Not all rental companies offer rent to own plans. Many of their customers are satisfied with paying monthly rental fees instead of worrying about making payments on bank loans. Rent to own arrangements tend to appeal to those customers who would have great difficulty obtaining household loans from a bank, but don't want to keep paying for property they will never own. Despite the higher interest rates and unfavorable conditions, these customers will eventually assume ownership rights to their purchases. The alternative might be to buy inferior or used goods with available cash, or enter into other high interest loans with lending institutions.
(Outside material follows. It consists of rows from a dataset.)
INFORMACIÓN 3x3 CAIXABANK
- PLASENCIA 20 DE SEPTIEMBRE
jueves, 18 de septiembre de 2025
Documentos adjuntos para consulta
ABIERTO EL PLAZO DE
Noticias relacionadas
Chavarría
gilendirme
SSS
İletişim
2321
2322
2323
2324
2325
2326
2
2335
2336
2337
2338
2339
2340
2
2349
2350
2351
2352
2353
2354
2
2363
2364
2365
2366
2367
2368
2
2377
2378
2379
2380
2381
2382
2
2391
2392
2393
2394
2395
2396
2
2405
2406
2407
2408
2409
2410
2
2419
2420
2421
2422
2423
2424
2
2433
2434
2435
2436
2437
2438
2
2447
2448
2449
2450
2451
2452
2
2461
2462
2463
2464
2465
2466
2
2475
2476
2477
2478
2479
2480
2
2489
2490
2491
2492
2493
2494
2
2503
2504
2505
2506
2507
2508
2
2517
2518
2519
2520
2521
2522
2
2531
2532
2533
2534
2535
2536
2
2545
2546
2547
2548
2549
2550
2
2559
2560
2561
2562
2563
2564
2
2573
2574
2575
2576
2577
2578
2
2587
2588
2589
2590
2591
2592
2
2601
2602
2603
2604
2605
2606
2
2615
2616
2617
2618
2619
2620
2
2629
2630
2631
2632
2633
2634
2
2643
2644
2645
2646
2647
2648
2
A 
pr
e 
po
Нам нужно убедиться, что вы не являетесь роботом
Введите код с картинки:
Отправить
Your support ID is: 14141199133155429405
Some products, such as furniture and electronics, lend themselves well to rent to own arrangements. The quality is usually high and the total number of payments required for ownership is low. The danger comes with very expensive items such as plasma televisions, jewelry or cars. The number of payments required for ownership may be excessive, and repossession may prove especially costly. Rent to own arrangements are not illegal, but consumers should be aware of all the hidden costs and conditions before signing on the dotted line.
Moldova-That is a good idea. I have to say that sellers resort to rent to own homes as a last resort because they need to sell their home but can’t.
You will know that this is the case when you see a for rent and a sale sign on the same house.
Here clearly the seller is distressed and this is why they making their home a rent to own house.
In some cases, the seller will even finance the buyer. This happens when the buyer may not qualify for a loan because an insufficient down payment.
I think that accepting rent to own homes are risky because of the fluctuations in the real estate market.
The only way that it would work is if you loved the location and the house itself and could see yourself living there long term.
Crispety-I agree that is what happened to my mother-in-law and she has an attorney looking over it. I think that rent to own furniture in order to stage a property is a smart decision.
Often realtors will say that furnished homes free of clutter sell best. Buyers do not like to see empty properties and the rent to own furniture works great with rent to own homes.
The only area that I do not agree that it is worth it is with respect to rent to own appliances and rent to own electronics.
Here you are paying outrageous rates and it is usually the poorest people in society that get taken advantage of like this.
is far better to use a lay a way option with Sears or Kmart and buy yourself something after you have saved up.
You will feel great about making contributions for your appliance or electronics item and when you make the final payment you can take the item home with you and it is yours and you paid market value for the item and not a penny more.
Anon73694-I know that some rent to own arrangements make a lot of economic sense. For example, rent to own houses or rent to own condos offer the potential buyer the opportunity to use a rent to own lease option.
These rent to own properties often are difficult to sell and the seller offers the incentive of applying a percentage of the rent towards the initial down payments in order to entice a potential buyer.
The only drawback with the rent to own properties remains the declining value of the homes. If the market value of the home declines at the end of the lease option you could be locked in to buy at a much higher price than
what the property is worth.
This is problematic if you are obtaining a bank loan because banks will not finance over the appraised value of the home.
It is best to seek a real estate attorney to know your exact options because more often than not these price declines are occurring in most markets.
Thank you. I always wondered what was going on in those Rent a Center type places. It makes sense that you only see those stores in the not-so-good neighborhoods.